Incidente mortale in cantiere: assolto il datore di lavoro che ha dimostrato l’abnormità della condotta del lavoratore.

La Corte di Cassazione con la sentenza n.ro 31615/2018 depositata l’11.07.2018 è tornata a pronunciarsi sul tema della responsabilità del datore di lavoro in caso di infortunio del lavoratore e, segnatamente, dei rapporti tra la posizione di garanzia che assume l’imprenditore committente e l’interruzione del nesso di causalità dovuto alla condotta abnorme del lavoratore.

La fattispecie e l’imputazione.

Il dirigente di una unità produttiva di una società per azioni veniva tratto a giudizio e condannato nel doppio grado di merito per il reato di omicidio colposo perché non sottoponendo ad adeguata manutenzione le ghiere dei cuscini delle presse, che risultavano tutte allentate e non debitamente serrate e non analizzando e affrontando le criticità che potevano crearsi a fronte dell’attività dei manutentori, cagionava, per colpa, la morte di un dipendente di una ditta esterna appaltatrice addetta alla manutenzione.

### [ESTRATTI DEI RECORD]

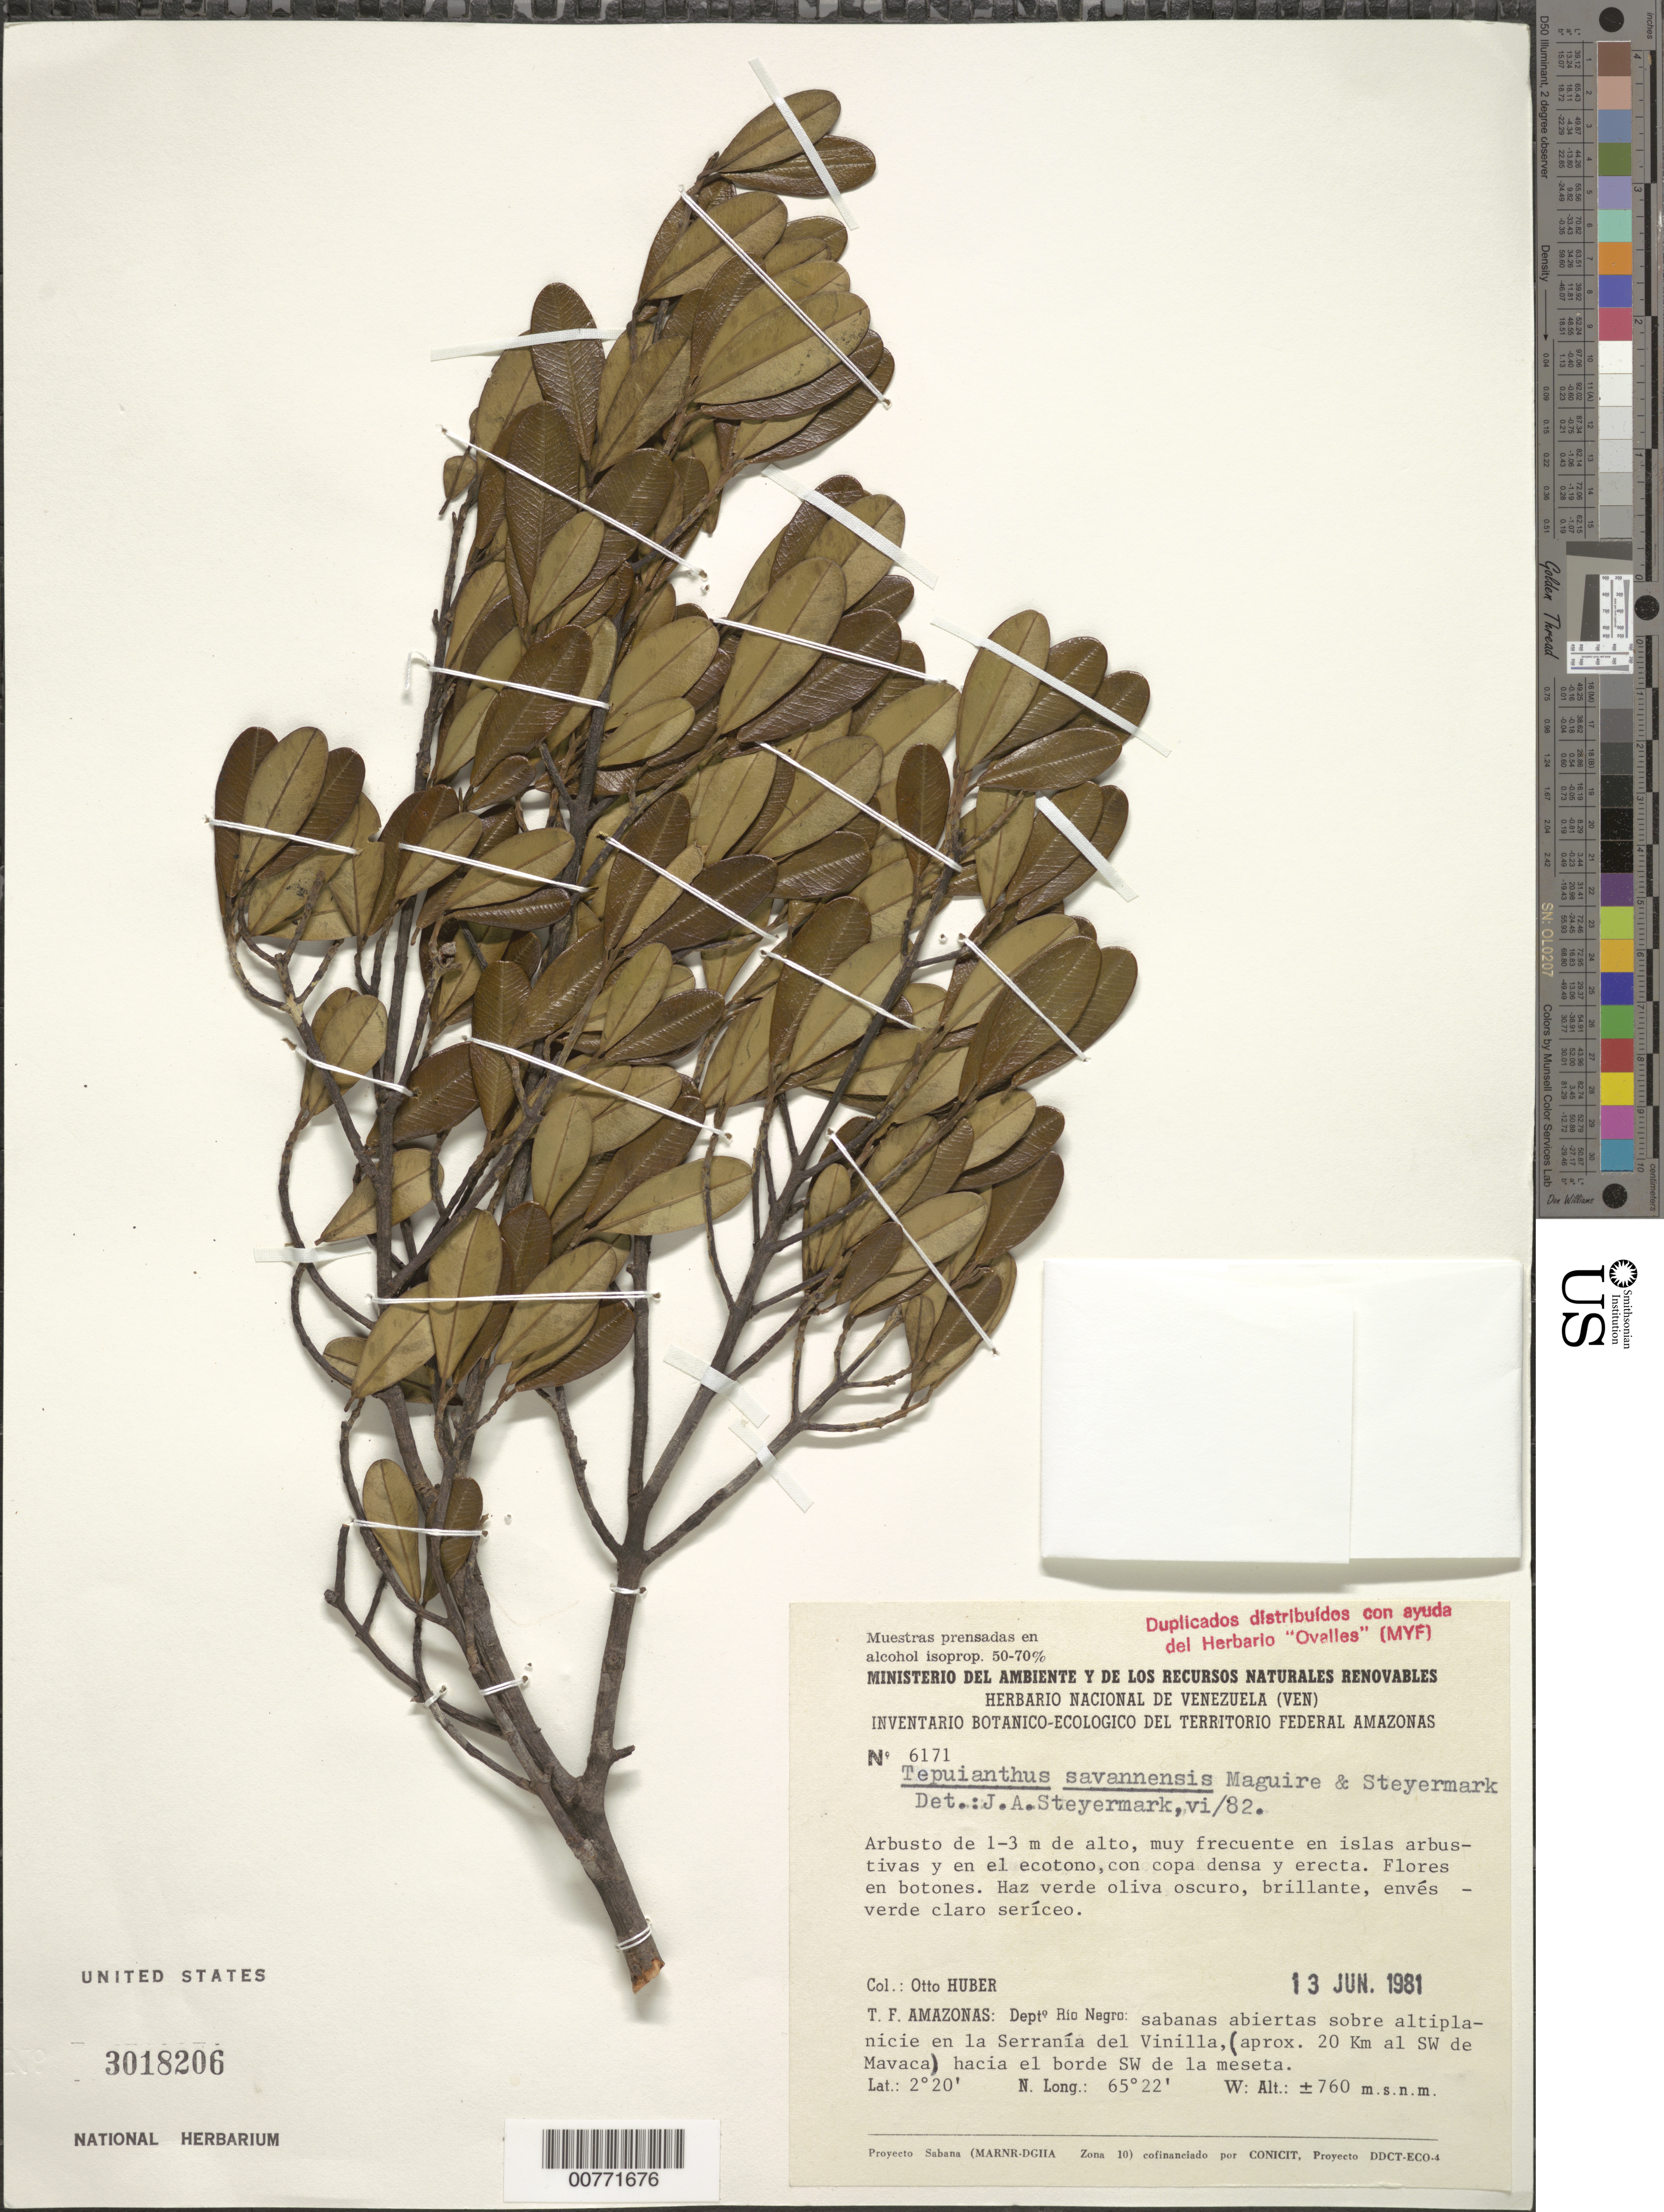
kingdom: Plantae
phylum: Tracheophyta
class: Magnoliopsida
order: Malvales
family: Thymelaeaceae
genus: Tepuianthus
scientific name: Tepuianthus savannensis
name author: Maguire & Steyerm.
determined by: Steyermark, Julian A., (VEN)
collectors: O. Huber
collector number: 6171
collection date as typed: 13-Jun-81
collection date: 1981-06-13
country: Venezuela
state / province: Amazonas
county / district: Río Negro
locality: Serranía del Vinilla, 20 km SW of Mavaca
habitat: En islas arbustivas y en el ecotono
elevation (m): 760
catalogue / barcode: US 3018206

### [ISTRUZIONI]
1/ Secondo l'articolo, per quale reato era stato condannato il dirigente dell'unità produttiva?
2/ Aggiorna il tratto dei record che va dalla riga contenente "order: Malvales" fino alla fine dei record, sostituendo "habitat" con "ambiente" e lasciando invariato tutto il resto.
L'articolo e i record non hanno alcun legame tra loro.

### [RISPOSTE ALLE CONSEGNE]
1/ Per omicidio colposo.

2/
order: Malvales
family: Thymelaeaceae
genus: Tepuianthus
scientific name: Tepuianthus savannensis
name author: Maguire & Steyerm.
determined by: Steyermark, Julian A., (VEN)
collectors: O. Huber
collector number: 6171
collection date as typed: 13-Jun-81
collection date: 1981-06-13
country: Venezuela
state / province: Amazonas
county / district: Río Negro
locality: Serranía del Vinilla, 20 km SW of Mavaca
ambiente: En islas arbustivas y en el ecotono
elevation (m): 760
catalogue / barcode: US 3018206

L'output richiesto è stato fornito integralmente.